Tell how many lines in the listing below contain the word "between", giving the number alone.
Segment Open
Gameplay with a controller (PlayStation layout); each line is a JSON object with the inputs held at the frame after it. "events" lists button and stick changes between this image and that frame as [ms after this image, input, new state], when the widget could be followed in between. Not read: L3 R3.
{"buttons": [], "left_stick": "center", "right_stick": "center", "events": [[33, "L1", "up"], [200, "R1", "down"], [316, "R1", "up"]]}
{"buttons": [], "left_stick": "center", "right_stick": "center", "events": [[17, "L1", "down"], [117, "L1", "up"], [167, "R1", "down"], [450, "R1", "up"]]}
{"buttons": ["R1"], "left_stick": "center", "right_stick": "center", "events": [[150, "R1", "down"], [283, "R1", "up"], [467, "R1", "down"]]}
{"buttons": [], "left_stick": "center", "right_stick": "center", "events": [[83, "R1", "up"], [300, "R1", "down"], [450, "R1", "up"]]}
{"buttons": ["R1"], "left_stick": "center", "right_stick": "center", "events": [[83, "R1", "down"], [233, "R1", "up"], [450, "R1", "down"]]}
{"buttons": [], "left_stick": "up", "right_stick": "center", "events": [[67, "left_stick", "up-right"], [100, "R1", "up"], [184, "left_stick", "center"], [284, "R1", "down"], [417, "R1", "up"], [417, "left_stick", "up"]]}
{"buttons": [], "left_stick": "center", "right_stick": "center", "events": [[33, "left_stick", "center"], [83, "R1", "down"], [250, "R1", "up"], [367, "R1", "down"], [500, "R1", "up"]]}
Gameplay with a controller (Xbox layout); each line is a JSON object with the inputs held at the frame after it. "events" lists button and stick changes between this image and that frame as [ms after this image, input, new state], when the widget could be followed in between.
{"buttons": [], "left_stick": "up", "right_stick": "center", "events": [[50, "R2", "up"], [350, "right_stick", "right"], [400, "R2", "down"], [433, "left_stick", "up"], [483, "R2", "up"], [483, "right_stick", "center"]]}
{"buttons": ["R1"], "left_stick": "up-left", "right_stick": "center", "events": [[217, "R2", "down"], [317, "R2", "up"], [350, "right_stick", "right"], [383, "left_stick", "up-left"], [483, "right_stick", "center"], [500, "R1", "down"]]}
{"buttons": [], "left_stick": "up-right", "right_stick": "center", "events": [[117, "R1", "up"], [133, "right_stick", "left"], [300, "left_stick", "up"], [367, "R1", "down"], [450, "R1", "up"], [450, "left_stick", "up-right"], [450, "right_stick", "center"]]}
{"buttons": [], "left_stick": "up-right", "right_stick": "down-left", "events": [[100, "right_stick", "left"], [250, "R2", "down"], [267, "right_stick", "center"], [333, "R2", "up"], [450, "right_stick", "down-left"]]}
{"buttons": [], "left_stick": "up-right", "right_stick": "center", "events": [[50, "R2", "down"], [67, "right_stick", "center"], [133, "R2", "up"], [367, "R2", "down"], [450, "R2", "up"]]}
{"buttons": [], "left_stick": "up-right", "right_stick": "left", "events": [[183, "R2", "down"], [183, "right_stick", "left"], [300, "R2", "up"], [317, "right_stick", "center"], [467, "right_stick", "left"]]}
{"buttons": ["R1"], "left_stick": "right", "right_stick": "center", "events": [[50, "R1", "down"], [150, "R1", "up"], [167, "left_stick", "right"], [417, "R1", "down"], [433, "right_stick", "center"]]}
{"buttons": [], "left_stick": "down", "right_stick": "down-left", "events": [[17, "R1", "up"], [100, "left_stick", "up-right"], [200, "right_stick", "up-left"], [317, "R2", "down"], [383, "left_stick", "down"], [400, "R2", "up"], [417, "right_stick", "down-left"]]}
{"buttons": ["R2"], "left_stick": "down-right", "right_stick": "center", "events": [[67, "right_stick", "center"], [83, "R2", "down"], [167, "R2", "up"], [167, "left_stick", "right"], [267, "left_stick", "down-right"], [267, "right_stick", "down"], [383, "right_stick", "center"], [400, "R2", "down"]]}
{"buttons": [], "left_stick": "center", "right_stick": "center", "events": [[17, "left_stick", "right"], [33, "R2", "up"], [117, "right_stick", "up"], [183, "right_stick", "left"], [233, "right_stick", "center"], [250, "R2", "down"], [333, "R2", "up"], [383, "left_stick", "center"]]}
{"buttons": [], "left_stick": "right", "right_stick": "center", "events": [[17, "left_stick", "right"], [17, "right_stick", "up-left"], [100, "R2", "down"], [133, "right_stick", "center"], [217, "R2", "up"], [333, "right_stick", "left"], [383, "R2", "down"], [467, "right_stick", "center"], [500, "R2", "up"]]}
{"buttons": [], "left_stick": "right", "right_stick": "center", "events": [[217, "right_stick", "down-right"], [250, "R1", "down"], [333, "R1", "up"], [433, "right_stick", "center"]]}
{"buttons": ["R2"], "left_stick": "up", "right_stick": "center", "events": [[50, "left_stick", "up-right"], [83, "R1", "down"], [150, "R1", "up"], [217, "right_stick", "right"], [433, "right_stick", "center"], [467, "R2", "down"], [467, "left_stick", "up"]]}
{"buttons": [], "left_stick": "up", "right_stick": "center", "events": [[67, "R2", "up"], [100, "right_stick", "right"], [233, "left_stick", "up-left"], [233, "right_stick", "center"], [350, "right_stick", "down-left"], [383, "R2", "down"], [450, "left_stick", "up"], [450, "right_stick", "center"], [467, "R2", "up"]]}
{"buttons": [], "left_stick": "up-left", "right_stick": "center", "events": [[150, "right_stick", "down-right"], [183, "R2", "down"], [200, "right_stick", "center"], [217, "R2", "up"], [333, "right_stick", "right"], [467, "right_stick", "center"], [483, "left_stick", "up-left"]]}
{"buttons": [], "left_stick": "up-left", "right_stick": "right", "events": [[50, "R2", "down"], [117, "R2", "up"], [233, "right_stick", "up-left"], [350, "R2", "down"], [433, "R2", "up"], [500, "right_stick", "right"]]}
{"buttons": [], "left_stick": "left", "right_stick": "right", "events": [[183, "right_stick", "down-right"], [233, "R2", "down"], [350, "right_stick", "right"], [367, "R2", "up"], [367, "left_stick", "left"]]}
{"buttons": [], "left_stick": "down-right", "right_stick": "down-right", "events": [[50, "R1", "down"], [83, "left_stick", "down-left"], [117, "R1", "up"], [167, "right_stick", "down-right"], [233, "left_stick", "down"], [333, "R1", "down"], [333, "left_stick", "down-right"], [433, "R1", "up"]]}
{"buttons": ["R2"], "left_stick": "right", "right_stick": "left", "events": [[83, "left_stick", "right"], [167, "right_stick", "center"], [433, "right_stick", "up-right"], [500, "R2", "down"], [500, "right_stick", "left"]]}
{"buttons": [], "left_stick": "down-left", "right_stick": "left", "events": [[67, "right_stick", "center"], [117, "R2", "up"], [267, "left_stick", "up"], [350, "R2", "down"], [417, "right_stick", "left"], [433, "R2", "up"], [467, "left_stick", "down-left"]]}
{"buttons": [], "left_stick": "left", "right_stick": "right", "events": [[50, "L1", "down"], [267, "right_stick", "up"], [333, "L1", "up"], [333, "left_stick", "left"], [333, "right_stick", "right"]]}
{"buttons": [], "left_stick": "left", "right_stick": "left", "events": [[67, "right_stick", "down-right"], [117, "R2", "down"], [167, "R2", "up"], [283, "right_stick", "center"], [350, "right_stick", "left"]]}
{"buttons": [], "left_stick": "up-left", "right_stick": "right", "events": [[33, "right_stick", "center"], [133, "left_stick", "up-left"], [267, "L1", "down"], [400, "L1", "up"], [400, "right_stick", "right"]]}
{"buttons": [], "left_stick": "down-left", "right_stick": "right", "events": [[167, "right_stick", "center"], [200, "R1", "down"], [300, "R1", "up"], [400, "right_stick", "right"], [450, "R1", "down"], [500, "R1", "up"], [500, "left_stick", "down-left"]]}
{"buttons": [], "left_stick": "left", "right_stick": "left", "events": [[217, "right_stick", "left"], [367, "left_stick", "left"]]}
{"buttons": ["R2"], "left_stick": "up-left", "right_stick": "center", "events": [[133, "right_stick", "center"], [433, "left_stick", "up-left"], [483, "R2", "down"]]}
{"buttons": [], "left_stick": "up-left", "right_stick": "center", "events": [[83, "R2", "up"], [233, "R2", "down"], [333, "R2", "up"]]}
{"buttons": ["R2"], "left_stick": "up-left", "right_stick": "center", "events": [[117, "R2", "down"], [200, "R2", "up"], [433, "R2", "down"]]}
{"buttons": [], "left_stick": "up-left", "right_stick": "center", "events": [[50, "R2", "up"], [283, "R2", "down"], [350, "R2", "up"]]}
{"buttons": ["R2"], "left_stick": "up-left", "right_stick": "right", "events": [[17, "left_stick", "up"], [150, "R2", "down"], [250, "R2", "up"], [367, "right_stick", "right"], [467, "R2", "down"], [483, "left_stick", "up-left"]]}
Segment Closed
Answer to the exercise: 2